(Collection entries)
>>>>>

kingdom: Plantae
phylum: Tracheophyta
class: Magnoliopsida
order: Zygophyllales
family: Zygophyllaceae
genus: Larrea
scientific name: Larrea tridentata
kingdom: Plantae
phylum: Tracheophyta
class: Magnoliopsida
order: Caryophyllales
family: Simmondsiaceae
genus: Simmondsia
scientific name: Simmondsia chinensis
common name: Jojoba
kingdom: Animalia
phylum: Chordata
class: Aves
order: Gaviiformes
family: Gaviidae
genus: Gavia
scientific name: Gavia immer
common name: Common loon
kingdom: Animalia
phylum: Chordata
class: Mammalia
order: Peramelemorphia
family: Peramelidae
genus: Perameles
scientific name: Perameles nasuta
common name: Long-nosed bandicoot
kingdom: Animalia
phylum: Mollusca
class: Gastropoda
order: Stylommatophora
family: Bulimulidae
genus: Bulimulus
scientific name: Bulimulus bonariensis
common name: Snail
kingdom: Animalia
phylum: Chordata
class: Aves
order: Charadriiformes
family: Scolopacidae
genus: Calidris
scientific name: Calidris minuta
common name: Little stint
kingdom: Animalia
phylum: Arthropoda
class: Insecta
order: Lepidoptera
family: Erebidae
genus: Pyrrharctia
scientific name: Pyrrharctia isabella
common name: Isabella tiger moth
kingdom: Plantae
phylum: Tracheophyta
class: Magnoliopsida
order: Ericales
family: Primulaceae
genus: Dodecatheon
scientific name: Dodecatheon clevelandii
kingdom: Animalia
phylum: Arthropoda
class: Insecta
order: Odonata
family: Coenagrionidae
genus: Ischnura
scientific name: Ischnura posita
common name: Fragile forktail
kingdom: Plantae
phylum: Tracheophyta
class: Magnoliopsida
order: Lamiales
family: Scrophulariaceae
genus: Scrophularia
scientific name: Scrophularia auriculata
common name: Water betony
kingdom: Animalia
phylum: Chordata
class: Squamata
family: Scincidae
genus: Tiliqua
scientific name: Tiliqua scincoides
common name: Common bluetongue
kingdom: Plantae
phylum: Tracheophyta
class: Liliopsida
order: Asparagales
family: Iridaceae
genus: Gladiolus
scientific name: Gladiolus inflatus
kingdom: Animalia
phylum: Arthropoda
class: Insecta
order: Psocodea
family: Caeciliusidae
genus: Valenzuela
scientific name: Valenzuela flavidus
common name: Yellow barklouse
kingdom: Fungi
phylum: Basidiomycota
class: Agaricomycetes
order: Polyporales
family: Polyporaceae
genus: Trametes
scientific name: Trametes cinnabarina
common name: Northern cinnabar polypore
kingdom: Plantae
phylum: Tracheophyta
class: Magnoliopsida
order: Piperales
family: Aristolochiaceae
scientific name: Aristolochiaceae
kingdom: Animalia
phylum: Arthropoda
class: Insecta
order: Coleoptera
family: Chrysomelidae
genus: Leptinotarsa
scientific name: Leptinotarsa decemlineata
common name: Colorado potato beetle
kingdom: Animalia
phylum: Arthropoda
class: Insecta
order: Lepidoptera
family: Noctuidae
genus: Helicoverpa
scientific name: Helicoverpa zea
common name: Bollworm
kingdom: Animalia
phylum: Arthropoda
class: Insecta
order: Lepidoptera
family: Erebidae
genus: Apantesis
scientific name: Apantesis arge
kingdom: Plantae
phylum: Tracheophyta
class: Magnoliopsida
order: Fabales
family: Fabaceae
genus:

<<<<<

> [Given problem] Turn the data above into a numbered list with one line per item, and leave out any blank lines.

> [Finished exercise]
1. kingdom: Plantae
2. phylum: Tracheophyta
3. class: Magnoliopsida
4. order: Zygophyllales
5. family: Zygophyllaceae
6. genus: Larrea
7. scientific name: Larrea tridentata
8. kingdom: Plantae
9. phylum: Tracheophyta
10. class: Magnoliopsida
11. order: Caryophyllales
12. family: Simmondsiaceae
13. genus: Simmondsia
14. scientific name: Simmondsia chinensis
15. common name: Jojoba
16. kingdom: Animalia
17. phylum: Chordata
18. class: Aves
19. order: Gaviiformes
20. family: Gaviidae
21. genus: Gavia
22. scientific name: Gavia immer
23. common name: Common loon
24. kingdom: Animalia
25. phylum: Chordata
26. class: Mammalia
27. order: Peramelemorphia
28. family: Peramelidae
29. genus: Perameles
30. scientific name: Perameles nasuta
31. common name: Long-nosed bandicoot
32. kingdom: Animalia
33. phylum: Mollusca
34. class: Gastropoda
35. order: Stylommatophora
36. family: Bulimulidae
37. genus: Bulimulus
38. scientific name: Bulimulus bonariensis
39. common name: Snail
40. kingdom: Animalia
41. phylum: Chordata
42. class: Aves
43. order: Charadriiformes
44. family: Scolopacidae
45. genus: Calidris
46. scientific name: Calidris minuta
47. common name: Little stint
48. kingdom: Animalia
49. phylum: Arthropoda
50. class: Insecta
51. order: Lepidoptera
52. family: Erebidae
53. genus: Pyrrharctia
54. scientific name: Pyrrharctia isabella
55. common name: Isabella tiger moth
56. kingdom: Plantae
57. phylum: Tracheophyta
58. class: Magnoliopsida
59. order: Ericales
60. family: Primulaceae
61. genus: Dodecatheon
62. scientific name: Dodecatheon clevelandii
63. kingdom: Animalia
64. phylum: Arthropoda
65. class: Insecta
66. order: Odonata
67. family: Coenagrionidae
68. genus: Ischnura
69. scientific name: Ischnura posita
70. common name: Fragile forktail
71. kingdom: Plantae
72. phylum: Tracheophyta
73. class: Magnoliopsida
74. order: Lamiales
75. family: Scrophulariaceae
76. genus: Scrophularia
77. scientific name: Scrophularia auriculata
78. common name: Water betony
79. kingdom: Animalia
80. phylum: Chordata
81. class: Squamata
82. family: Scincidae
83. genus: Tiliqua
84. scientific name: Tiliqua scincoides
85. common name: Common bluetongue
86. kingdom: Plantae
87. phylum: Tracheophyta
88. class: Liliopsida
89. order: Asparagales
90. family: Iridaceae
91. genus: Gladiolus
92. scientific name: Gladiolus inflatus
93. kingdom: Animalia
94. phylum: Arthropoda
95. class: Insecta
96. order: Psocodea
97. family: Caeciliusidae
98. genus: Valenzuela
99. scientific name: Valenzuela flavidus
100. common name: Yellow barklouse
101. kingdom: Fungi
102. phylum: Basidiomycota
103. class: Agaricomycetes
104. order: Polyporales
105. family: Polyporaceae
106. genus: Trametes
107. scientific name: Trametes cinnabarina
108. common name: Northern cinnabar polypore
109. kingdom: Plantae
110. phylum: Tracheophyta
111. class: Magnoliopsida
112. order: Piperales
113. family: Aristolochiaceae
114. scientific name: Aristolochiaceae
115. kingdom: Animalia
116. phylum: Arthropoda
117. class: Insecta
118. order: Coleoptera
119. family: Chrysomelidae
120. genus: Leptinotarsa
121. scientific name: Leptinotarsa decemlineata
122. common name: Colorado potato beetle
123. kingdom: Animalia
124. phylum: Arthropoda
125. class: Insecta
126. order: Lepidoptera
127. family: Noctuidae
128. genus: Helicoverpa
129. scientific name: Helicoverpa zea
130. common name: Bollworm
131. kingdom: Animalia
132. phylum: Arthropoda
133. class: Insecta
134. order: Lepidoptera
135. family: Erebidae
136. genus: Apantesis
137. scientific name: Apantesis arge
138. kingdom: Plantae
139. phylum: Tracheophyta
140. class: Magnoliopsida
141. order: Fabales
142. family: Fabaceae
143. genus:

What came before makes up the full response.